Maybe not a surprising stance from a fan of public transportation. And certainly not from a man who took the name Francis. In my view, the Church has a key role to play in defending creation from frenzied exploitation, in advancing the value of stewardship of nature, in seeing the protection of the planet not as a right or left issue, but as a sacred human duty, a reminder that this speck in a galaxy in an expanding universe is not ours alone, that our species’ dominion over it must always be balanced by care and love.

Boris For Britain?

Massie examines the growing possibility for London’s eccentric mayor to replace David Cameron as Tory leader:

[M]any Tories still consider Boris the Clown Prince Across the Water. This despite a record of achievement that is, by objective standards, negligible. Boris has performed adequately as mayor of the capital city, but even his staunchest admirers are hard-pressed to produce any lengthy list of achievements he has to his name. London’s mayor has relatively few powers. Like being governor of Texas, it sounds a weightier position than it really is. There is a fear that, just as the United States was lumbered with George W. Bush, so Britain could be stuck with Boris. Like Bush — whom Boris once described as a “cross-eyed Texan warmonger” — Johnson’s appeal is as much a matter of style as substance. He talks “Real Tory.” From his euroscepticism to his enthusiasm for lower taxes, Boris tickles the Tory party’s erogenous zones. And he does so in a fashion that seems to entertain the public.

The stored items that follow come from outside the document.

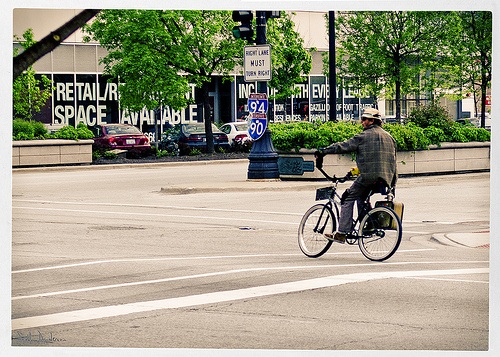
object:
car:
[90, 123, 152, 156]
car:
[174, 122, 230, 155]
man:
[307, 110, 401, 246]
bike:
[296, 149, 404, 263]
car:
[217, 121, 258, 148]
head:
[360, 107, 383, 129]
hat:
[361, 106, 381, 120]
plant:
[268, 120, 319, 150]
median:
[264, 140, 492, 182]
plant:
[455, 122, 492, 143]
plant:
[404, 104, 452, 143]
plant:
[385, 121, 431, 152]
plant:
[300, 116, 363, 161]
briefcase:
[373, 201, 405, 231]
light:
[231, 25, 242, 38]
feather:
[373, 113, 380, 117]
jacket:
[319, 125, 400, 189]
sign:
[247, 92, 269, 119]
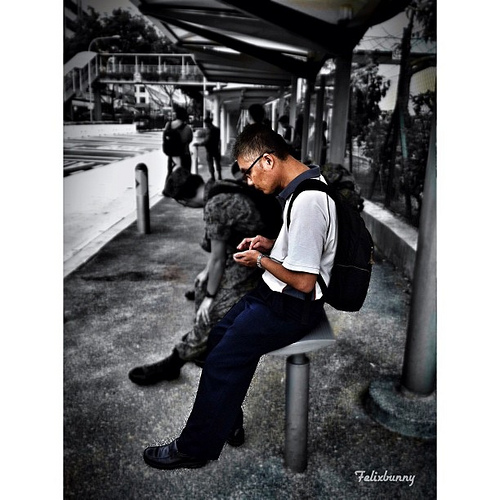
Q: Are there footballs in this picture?
A: No, there are no footballs.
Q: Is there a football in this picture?
A: No, there are no footballs.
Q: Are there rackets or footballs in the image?
A: No, there are no footballs or rackets.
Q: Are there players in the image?
A: No, there are no players.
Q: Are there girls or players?
A: No, there are no players or girls.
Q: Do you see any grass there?
A: Yes, there is grass.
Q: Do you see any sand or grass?
A: Yes, there is grass.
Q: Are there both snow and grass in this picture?
A: No, there is grass but no snow.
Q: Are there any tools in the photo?
A: No, there are no tools.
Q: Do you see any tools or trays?
A: No, there are no tools or trays.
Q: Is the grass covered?
A: Yes, the grass is covered.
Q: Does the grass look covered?
A: Yes, the grass is covered.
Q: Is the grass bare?
A: No, the grass is covered.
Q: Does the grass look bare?
A: No, the grass is covered.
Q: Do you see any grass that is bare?
A: No, there is grass but it is covered.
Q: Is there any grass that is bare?
A: No, there is grass but it is covered.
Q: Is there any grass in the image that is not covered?
A: No, there is grass but it is covered.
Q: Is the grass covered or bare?
A: The grass is covered.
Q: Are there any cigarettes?
A: No, there are no cigarettes.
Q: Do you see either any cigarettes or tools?
A: No, there are no cigarettes or tools.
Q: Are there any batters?
A: No, there are no batters.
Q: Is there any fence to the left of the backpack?
A: No, there is a soldier to the left of the backpack.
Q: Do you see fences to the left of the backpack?
A: No, there is a soldier to the left of the backpack.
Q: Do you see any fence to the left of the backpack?
A: No, there is a soldier to the left of the backpack.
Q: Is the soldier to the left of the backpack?
A: Yes, the soldier is to the left of the backpack.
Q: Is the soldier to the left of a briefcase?
A: No, the soldier is to the left of the backpack.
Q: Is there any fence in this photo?
A: No, there are no fences.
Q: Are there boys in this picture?
A: No, there are no boys.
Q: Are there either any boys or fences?
A: No, there are no boys or fences.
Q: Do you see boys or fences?
A: No, there are no boys or fences.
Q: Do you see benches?
A: Yes, there is a bench.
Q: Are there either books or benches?
A: Yes, there is a bench.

I knew Boris when we were both late teenagers at Oxford and did what little I could to help him succeed me as president of the Union. He was then a natural – utterly unembarrassed by his privileged background, wallowing in his plummy upper crust accent, rushing around everywhere with that mop of blond hair. In subsequent years, he has had more sex scandals than one can easily recall, and as Alex notes, is basically a figurehead as mayor of London. I suspect he has found the perfect perch for his populist skills.

But Cameron is flailing. His austerity program has not delivered growth; his party is languishing in the polls against a jejune Labour leader, Ed Miliband; his relative moderation toward Europe has allowed a rival far-right party, UKIP, to grow like the Tea Party (without the fundamentalism). Last week, in another chaotic, incompetent move, Cameron even signed on to a Royal Charter, backed by what Hugh Grant has called a “dab of statute” to regulate press conduct, an unforgivable dismissal of the long British tradition of a free and raucous press.

When Boris became mayor of London, I was gob-smacked. But he has defied categories before and may again. He possesses charm in bucket-loads. He’s an instinctual Tory. His sense of humor – arguably the most important virtue in the British psyche, is priceless. He won re-election handily as London mayor and the Olympics were clearly another personal triumph. BoJo could win any Tory seat offered him – and immediately overshadow many cabinet members.

And Britain has had some truly dull but effective prime ministers – my faves are Baldwin and Major. But it is also the party that gave us Benjamin Disraeli and Margaret Thatcher. There is a radical streak in British conservatism that every now and again provides a truly memorable leader who reshapes the culture as well as politics. I never thought Boris could pull that off. Increasingly, I suspect he might.